Verfilmung: Tschick

Während die Mutter in der Entzugsklinik und der Vater mit seiner Assistentin auf „Geschäftsreise“ ist, verbringt der 14-jährige Außenseiter Maik Klingenberg die großen Ferien allein am Pool der elterlichen Villa. Doch dann kreuzt Tschick auf. Tschick, eigentlich Andrej Tschichatschow, stammt aus dem tiefsten Russland, kommt aus einem der Hochhäuser in Berlin-Marzahn – und hat einen geklauten Lada dabei. Damit beginnt eine Reise ohne Karte und Kompass durch die sommerglühende ostdeutsche Provinz. Die Geschichte eines Sommers, den wir alle einmal erleben… Der beste Sommer von allen!

Das Buch habe ich dreimal gelesen und darauf folgte der Film, der angesehen werden sollte.

Im Großen und Ganzen bin ich mit der Umsetzung zufrieden.

Den Schauspielern fehlt das gewisse Etwas mit Tschick und Maik freundete ich mich nicht an. Es sind zwei ganz normale Jungs geblieben und Isa hätte mehr Raum bekommen können. Verbundenheit zwischen dem Trio ist nicht zu spüren.

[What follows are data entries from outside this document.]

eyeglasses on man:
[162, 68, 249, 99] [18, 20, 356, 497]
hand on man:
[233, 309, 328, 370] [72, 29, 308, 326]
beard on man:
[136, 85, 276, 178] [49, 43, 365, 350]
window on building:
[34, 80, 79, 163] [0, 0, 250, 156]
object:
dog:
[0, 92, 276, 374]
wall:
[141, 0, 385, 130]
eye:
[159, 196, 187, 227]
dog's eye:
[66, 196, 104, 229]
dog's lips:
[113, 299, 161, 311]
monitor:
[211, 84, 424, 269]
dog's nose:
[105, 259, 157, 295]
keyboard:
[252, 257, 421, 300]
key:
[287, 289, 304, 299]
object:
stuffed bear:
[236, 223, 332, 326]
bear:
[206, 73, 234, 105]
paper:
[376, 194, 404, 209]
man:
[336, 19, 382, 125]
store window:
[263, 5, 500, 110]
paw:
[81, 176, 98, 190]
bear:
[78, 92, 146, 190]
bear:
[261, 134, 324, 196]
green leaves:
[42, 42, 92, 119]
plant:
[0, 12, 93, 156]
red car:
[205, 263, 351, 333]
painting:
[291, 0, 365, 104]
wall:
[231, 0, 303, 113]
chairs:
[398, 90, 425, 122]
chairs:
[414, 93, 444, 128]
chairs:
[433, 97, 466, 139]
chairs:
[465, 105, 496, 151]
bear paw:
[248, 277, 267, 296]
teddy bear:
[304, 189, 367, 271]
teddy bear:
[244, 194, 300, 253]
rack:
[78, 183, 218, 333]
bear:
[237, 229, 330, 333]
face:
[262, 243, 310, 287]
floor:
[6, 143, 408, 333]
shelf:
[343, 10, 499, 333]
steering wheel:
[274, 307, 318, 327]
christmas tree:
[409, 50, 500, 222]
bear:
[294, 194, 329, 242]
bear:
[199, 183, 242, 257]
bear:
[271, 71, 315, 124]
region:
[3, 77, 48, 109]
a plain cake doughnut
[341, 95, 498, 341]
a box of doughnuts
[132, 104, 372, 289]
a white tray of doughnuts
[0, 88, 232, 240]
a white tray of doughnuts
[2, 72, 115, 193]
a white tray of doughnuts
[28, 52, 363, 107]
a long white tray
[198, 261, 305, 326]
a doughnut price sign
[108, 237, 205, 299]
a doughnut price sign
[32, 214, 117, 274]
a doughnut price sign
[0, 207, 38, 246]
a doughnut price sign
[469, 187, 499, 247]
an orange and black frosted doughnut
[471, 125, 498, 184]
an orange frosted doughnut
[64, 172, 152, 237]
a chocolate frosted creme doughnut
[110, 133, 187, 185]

Ich habe viel aus dem Buch wieder erkannt, was mich gefreut hat.

Ein weiteres Mal werde ich den Film nicht sehen, dafür kommt der Film zu wenig an das Buch ran. Im Vergleich zum Buch dümpelt der Film vor sich hin und hat keine Basis auf die er aufbaut oder zurückkehrt.

Als Roadmovie finde ich den Film gelungen.